New IR35 business tax is coming up, and many self-employed people need to start thinking about how the new tax laws might affect their earnings. In April 2020, the law aims to stop 'disguised employment' and means that those freelancers who have structured their business as a personal service company or Limited company will change the way they pay their tax. The new rules,coming into force April 2020, will force private sector companies to be responsible for deciding if a freelancer or contractor's employment status is correct - rather than the individual deciding it themselves. When this law, which has was reformed in 2017, comes into force, the clients of these freelancers will make the decision about whether the freelancer will be taxed at source or paid gross. IR35 could reduce a freelance worker's net income by 25%, but many recruiters do not realise how it will affect their business. YunoJuno found that 43% of senior personnel didn't know how IR35 would affect their business and 42% were unaware of the fines for non-compliance. Nick Woodward, CEO of ETZ Payments, said:
"When hiring freelancers many employers are unaware of the details that go into paying them. Invoices often come in a variety of forms and gig economy employees are often paid inconsistently and late. With modern technology, businesses should be able to keep on top of their freelance employee's payments so they can be paid on time and without error. If businesses want to retain and attract the best talent, they should educate themselves around IR35 and ensure that they have robust and efficient timesheet technology."
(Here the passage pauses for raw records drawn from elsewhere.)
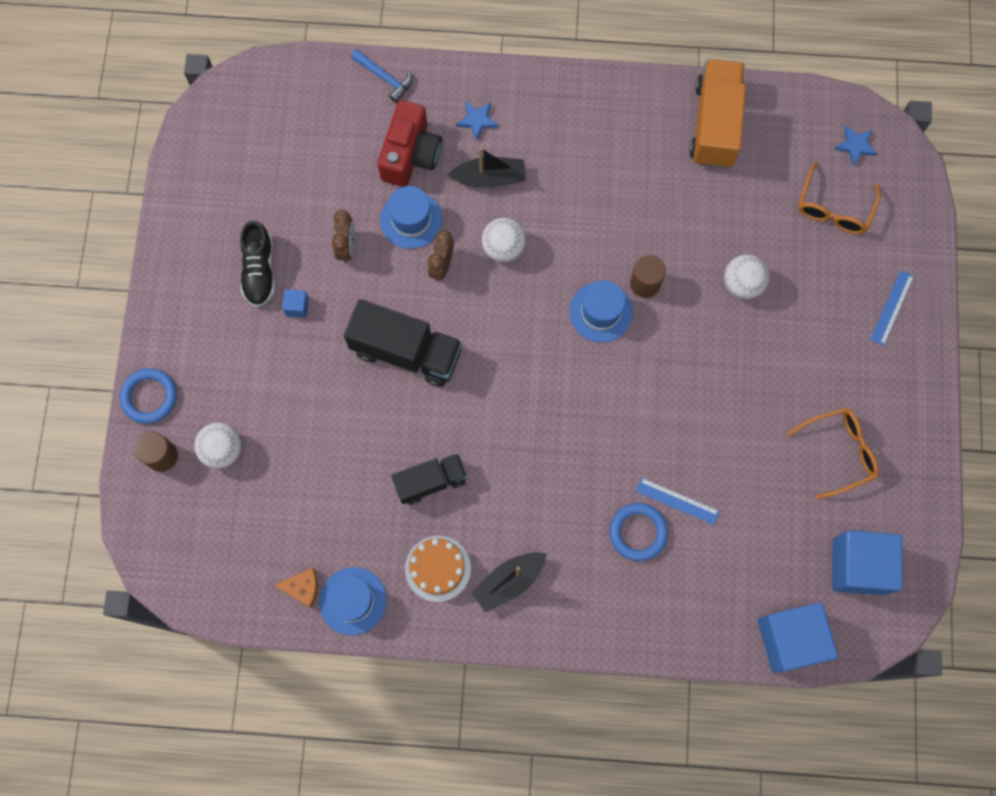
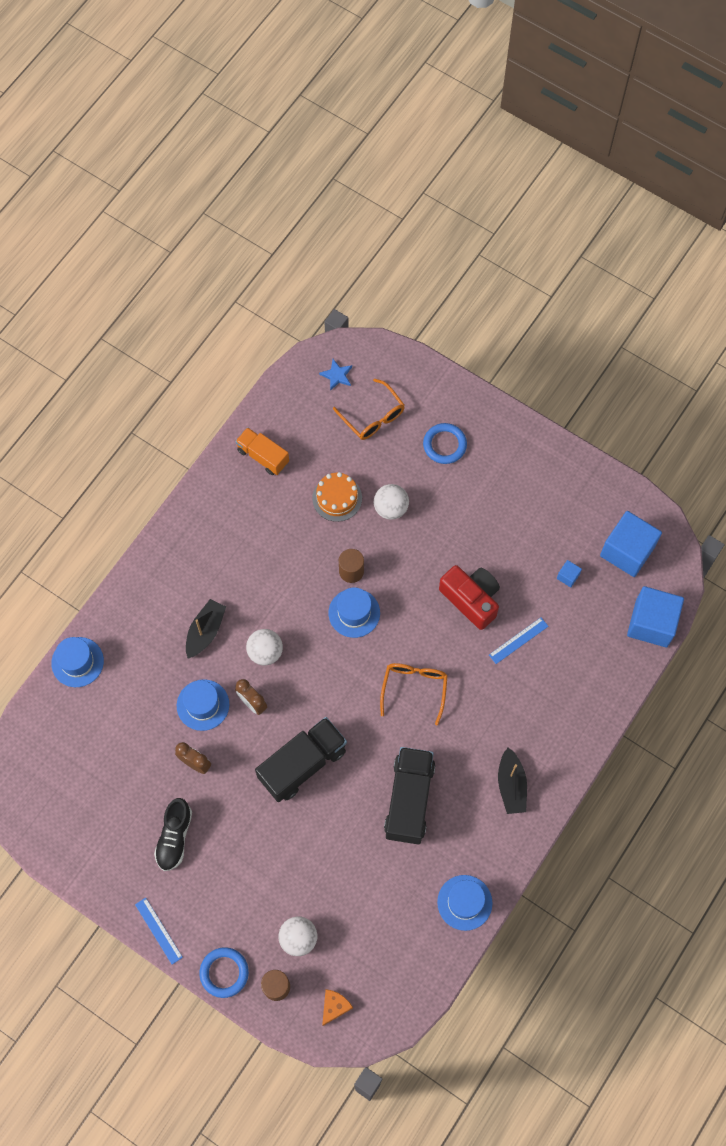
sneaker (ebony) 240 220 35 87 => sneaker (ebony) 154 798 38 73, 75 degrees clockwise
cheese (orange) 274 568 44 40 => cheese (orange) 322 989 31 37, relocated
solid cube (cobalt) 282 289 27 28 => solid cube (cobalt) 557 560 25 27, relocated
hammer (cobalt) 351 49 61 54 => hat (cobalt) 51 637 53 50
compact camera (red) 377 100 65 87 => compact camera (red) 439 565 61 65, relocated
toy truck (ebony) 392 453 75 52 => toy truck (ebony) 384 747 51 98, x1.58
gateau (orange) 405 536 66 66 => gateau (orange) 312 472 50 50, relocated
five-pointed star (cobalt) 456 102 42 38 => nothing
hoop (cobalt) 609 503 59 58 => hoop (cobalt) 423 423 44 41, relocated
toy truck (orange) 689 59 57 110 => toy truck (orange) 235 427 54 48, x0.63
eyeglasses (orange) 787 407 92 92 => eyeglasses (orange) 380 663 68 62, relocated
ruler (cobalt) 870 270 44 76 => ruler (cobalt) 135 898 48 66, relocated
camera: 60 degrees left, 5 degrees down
Simply put, IR35 is a piece of legislation that allows HMRC to collect additional payment where a contractor is an employee in all but name. If a contractor is operating through an intermediary, such as a limited company, and but for that intermediary they would be an employee of their client, IR35 kicks in. If the contractor’s contract is in the public sector, it’s up to the engager (the contractor’s client) to determine whether IR35 applies. If it does, the engager will place the contractor onto their payroll and will deduct income tax and National Insurance before paying the contractor. If, on the the other hand, the contractor’s contract is in the private sector, IR35 requires the intermediary to make an extra payment to compensate for the additional tax and NI that HMRC would have received on an equivalent employee's wages.